18/12/2025
“La mentira que muchos repiten: Stephen Hawking NO amaba el ajedrez por ganar”
Pocos saben que Stephen Hawking no jugaba ajedrez para ganar. Su relación con el tablero era mucho más profunda… y también más honesta con su propia mente.
🔹 No era un gran jugador, y nunca lo ocultó
Hawking admitía que no era muy bueno jugando ajedrez. Perdía con frecuencia, y aun así, le fascinaba. Para él, lo importante no era ganar, sino entender el juego: reglas simples que crean una complejidad casi infinita, igual que el universo.
🔹 El ajedrez como espejo del cosmos
Veía el ajedrez como un laboratorio intelectual. Un sistema con reglas claras donde pequeñas decisiones iniciales podían cambiarlo todo. Esa idea se conecta directamente con su trabajo en cosmología y agujeros negros: no todo depende de fuerza bruta, casi todo depende de la estructura.
🔹 El día que jugó contra Garry Kasparov
En el 2000 participó en una partida-exhibición contra Kasparov. Jugó con blancas y fue derrotado rápidamente. Pero no se avergonzó; lo tomó con humor y curiosidad científica. Para él, enfrentarse al mejor jugador del mundo era como probar una teoría sabiendo que será refutada.
🔹 Su fascinación por la inteligencia artificial
Hawking seguía de cerca el ajedrez computacional. Le interesaba que las máquinas no solo jugaban mejor, sino que obligaban a los humanos a replantearse qué significa “pensar”. El ajedrez fue uno de los primeros juegos donde la inteligencia artificial superó al hombre, algo que analizaba con mezcla de asombro y precaución.
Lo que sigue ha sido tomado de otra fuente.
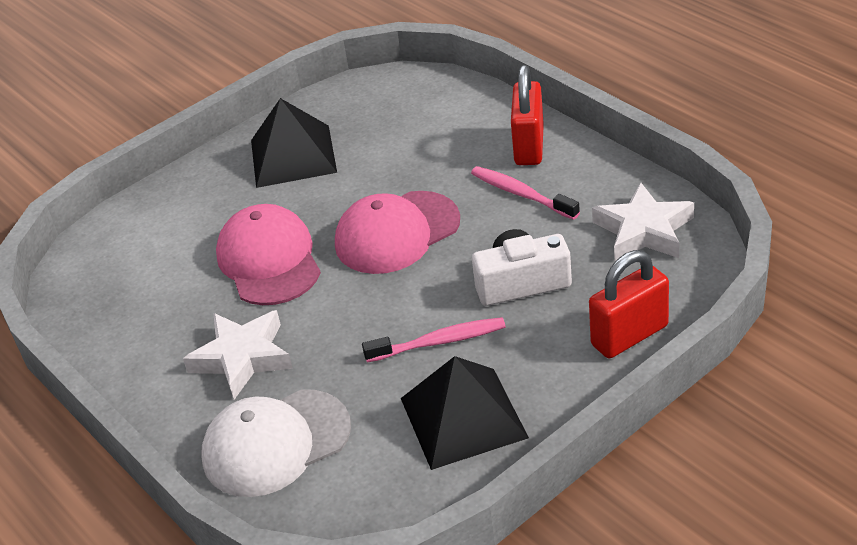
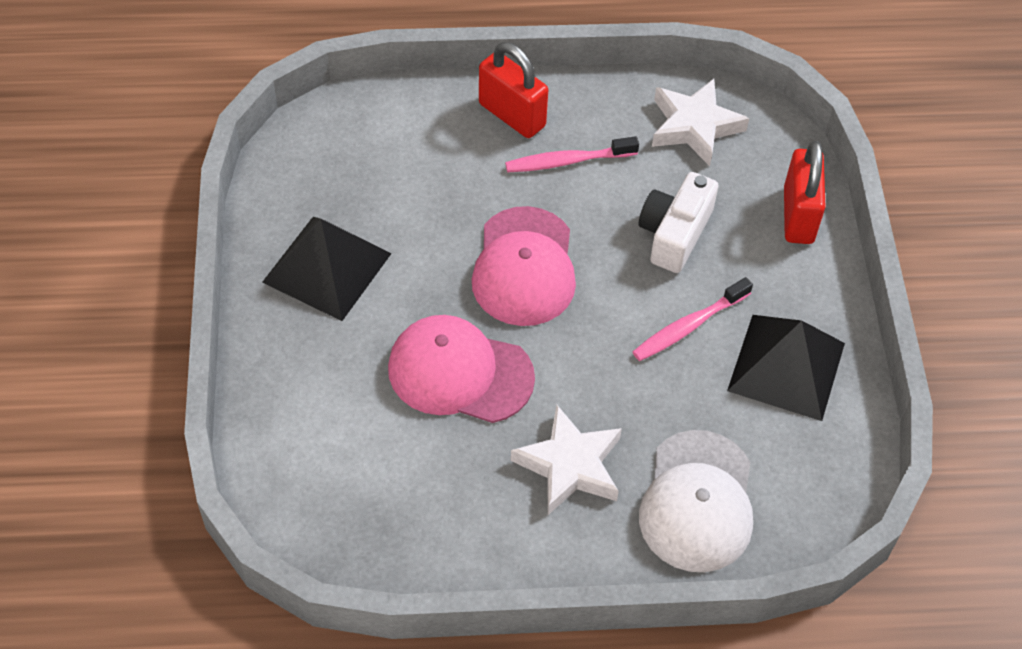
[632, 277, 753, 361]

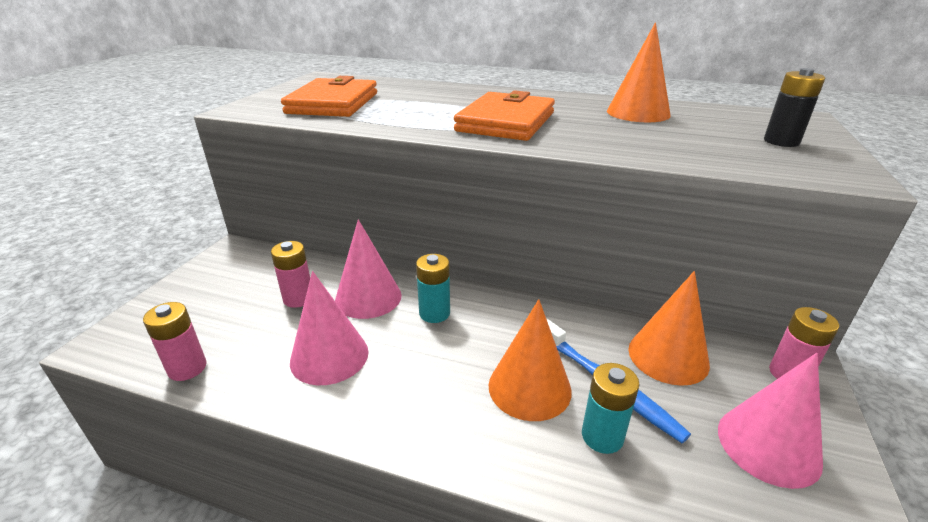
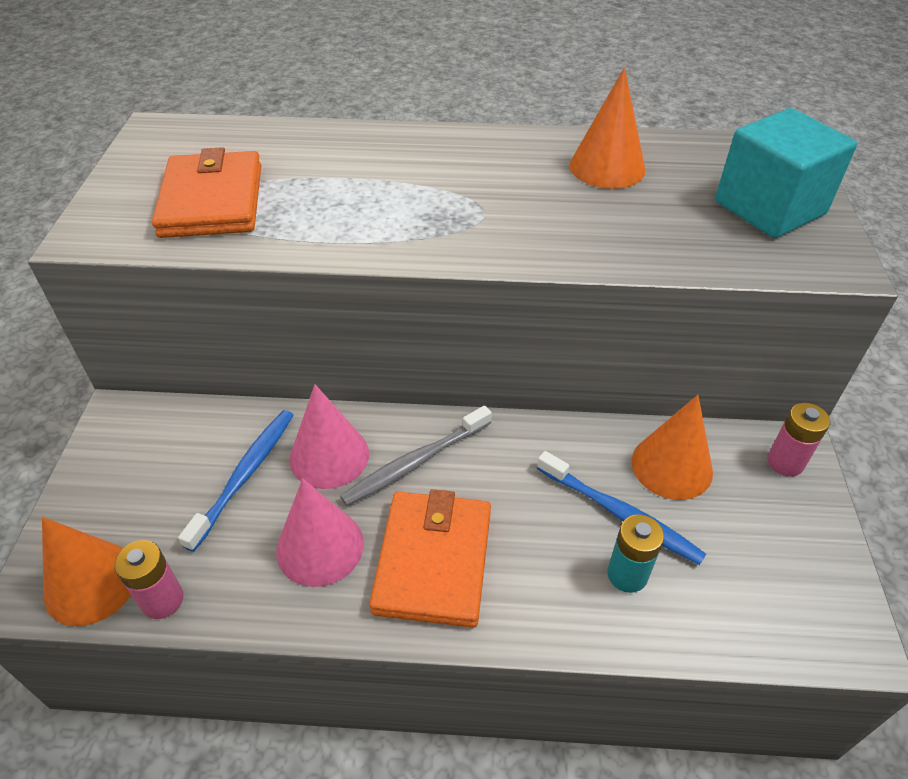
[718, 353, 823, 489] (first image)
[369, 489, 491, 628]
[42, 517, 131, 626]
[178, 410, 294, 552]
[340, 406, 492, 506]
[715, 108, 857, 238]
🔹 Por qué amaba tanto el ajedrez?
Porque el ajedrez no engaña ni consuela. Te muestra tus límites, tus errores inevitables y la estricta honestidad de la lógica. Hawking veía belleza en eso: un juego que refleja la realidad del universo, donde no hay excusas ni explicaciones.
Quizá por eso su forma de jugar incomoda a muchos: demuestra que amar el ajedrez no requiere ser un genio, sino tener humildad para aprender y disfrutar.
Y deja una pregunta final:
¿Jugamos ajedrez para demostrar inteligencia… o para recordarnos lo limitada que es nuestra mente?